From 1995 to 2002, he worked at Bell Laboratories, AT&T and then Lucent Technologies, Murray Hill, NJ, as a Member of Technical Staff in the Multimedia Communications Research Lab, where his research focused on speech and speaker recognition, biometric authentication, front-end signal processing, and speech modeling. His research results were implemented in Lucent products and made a contribution to the Bell Labs ASR system, which achieved the top performance in a public robust speech recognition evaluation. Also, he won the best performance in a speaker verification evaluation conducted by one of the largest banks in the U.S. In 2002, he established Li Creative Technologies (LcT), Inc., Florham Park, NJ. LcT is a high-tech company in R&D for acoustic, speech and image signal processing, multimedia applications, biometrics, and communication products. He is currently conducting research in hearing, acoustic-signal processing, microphone arrays, speech and speaker recognition, noise reduction and cancellation, biometrics and image processing for various applications and commercial products. Dr. Li currently holds many issued patents and has filed more than two dozen patents. He has published more than 80 papers in peer-reviewed journals and conferences. He is also the author of the book Speaker Authentication (Springer, 2011).

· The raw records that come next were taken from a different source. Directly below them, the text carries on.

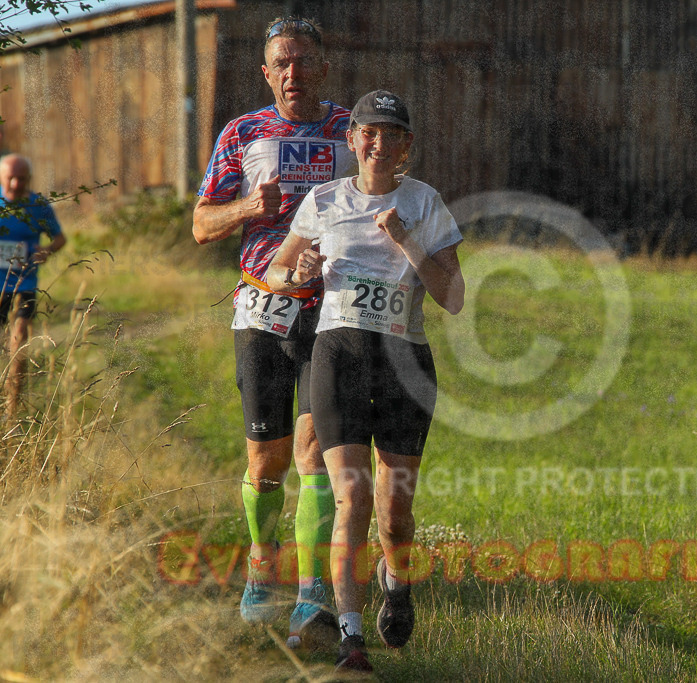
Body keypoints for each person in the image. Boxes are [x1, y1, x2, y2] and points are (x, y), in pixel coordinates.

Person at [266, 90, 465, 673]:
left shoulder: (426, 204)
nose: (378, 143)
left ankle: (395, 580)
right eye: (367, 133)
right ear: (351, 139)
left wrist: (406, 238)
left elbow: (453, 297)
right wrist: (298, 272)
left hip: (405, 360)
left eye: (391, 134)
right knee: (351, 497)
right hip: (339, 355)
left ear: (406, 146)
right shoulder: (323, 201)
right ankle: (351, 636)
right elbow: (278, 270)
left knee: (394, 513)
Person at [192, 16, 356, 651]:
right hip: (262, 311)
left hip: (332, 311)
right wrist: (248, 209)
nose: (294, 74)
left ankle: (312, 587)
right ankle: (263, 564)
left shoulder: (353, 130)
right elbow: (202, 224)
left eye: (305, 62)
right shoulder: (243, 133)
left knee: (315, 453)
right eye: (281, 64)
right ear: (266, 73)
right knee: (266, 459)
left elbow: (385, 197)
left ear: (323, 67)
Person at [0, 154, 66, 422]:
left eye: (22, 179)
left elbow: (60, 238)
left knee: (19, 342)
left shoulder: (37, 205)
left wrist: (47, 251)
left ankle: (11, 409)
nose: (15, 184)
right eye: (10, 179)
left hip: (25, 282)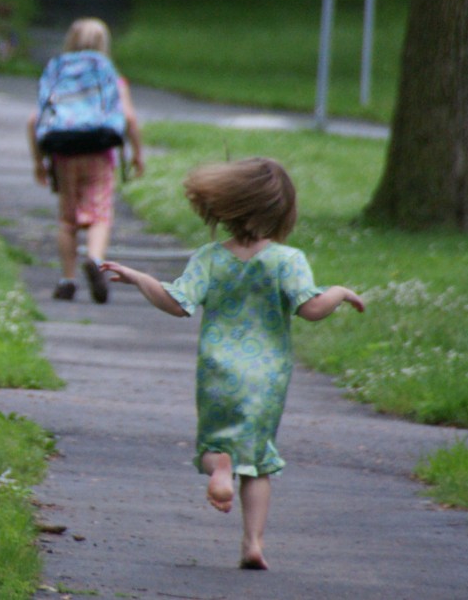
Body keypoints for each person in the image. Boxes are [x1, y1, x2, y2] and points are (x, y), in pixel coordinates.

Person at [98, 158, 365, 570]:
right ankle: (253, 543)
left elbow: (177, 303)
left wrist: (138, 277)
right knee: (258, 460)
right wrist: (340, 292)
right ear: (282, 212)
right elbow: (311, 309)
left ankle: (220, 466)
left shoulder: (209, 258)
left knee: (214, 445)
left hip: (218, 370)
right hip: (267, 375)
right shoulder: (287, 260)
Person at [27, 17, 144, 304]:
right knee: (100, 215)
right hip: (98, 153)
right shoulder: (113, 79)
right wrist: (137, 154)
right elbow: (128, 118)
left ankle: (67, 281)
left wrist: (38, 161)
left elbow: (34, 121)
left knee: (68, 220)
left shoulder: (59, 76)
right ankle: (94, 259)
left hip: (63, 153)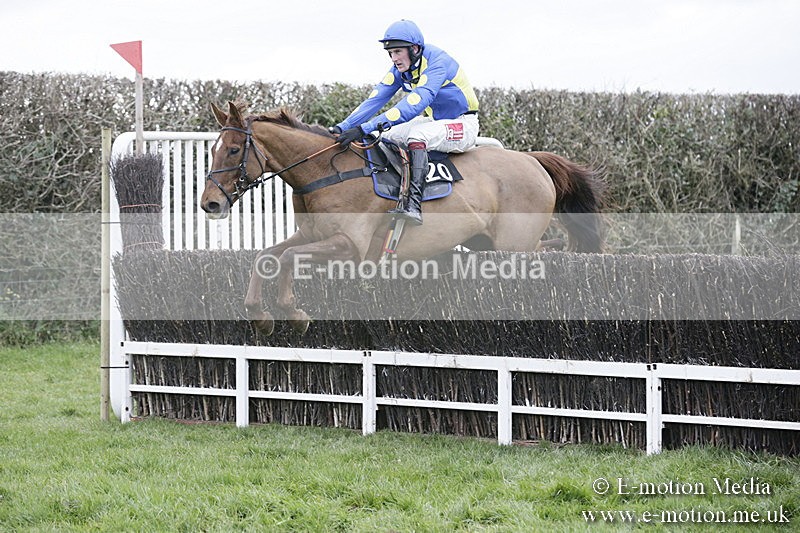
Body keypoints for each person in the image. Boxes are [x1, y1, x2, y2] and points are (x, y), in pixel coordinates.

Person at [330, 19, 480, 225]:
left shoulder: (437, 63)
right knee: (383, 135)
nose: (394, 58)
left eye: (398, 52)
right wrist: (342, 127)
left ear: (414, 49)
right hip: (434, 121)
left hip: (463, 124)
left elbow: (414, 104)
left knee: (416, 135)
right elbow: (375, 99)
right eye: (390, 53)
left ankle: (414, 206)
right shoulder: (402, 68)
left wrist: (364, 127)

Dr. Li has been active as a reviewer for several journals, IEEE publications, and conferences. He is an elected member of the Speech and Language Technical Committee of IEEE Signal Processing Society. He was a Local Chair for the IEEE Workshop on Automatic Identification and a committee member for several IEEE conferences and workshops. He received a best paper award, an achievement award, and several Bell Labs patent awards. He has been listed in Who's Who in America (Millennium and 2001 Editions) and Who's Who in Executives and Professionals (2004 Edition). In 2004, he received the Success Award issued by an agency of the New Jersey Government. He and his team received the Best Consumer Technology/Electronics Company Award issued by the New Jersey Technology Council in 2006 and an Innovations Design and Engineering Award issued by the International CES in 2011. His awards, patents, and publications are listed on his personal home page: www.lilabs.com, and most of his publications can be downloaded from there.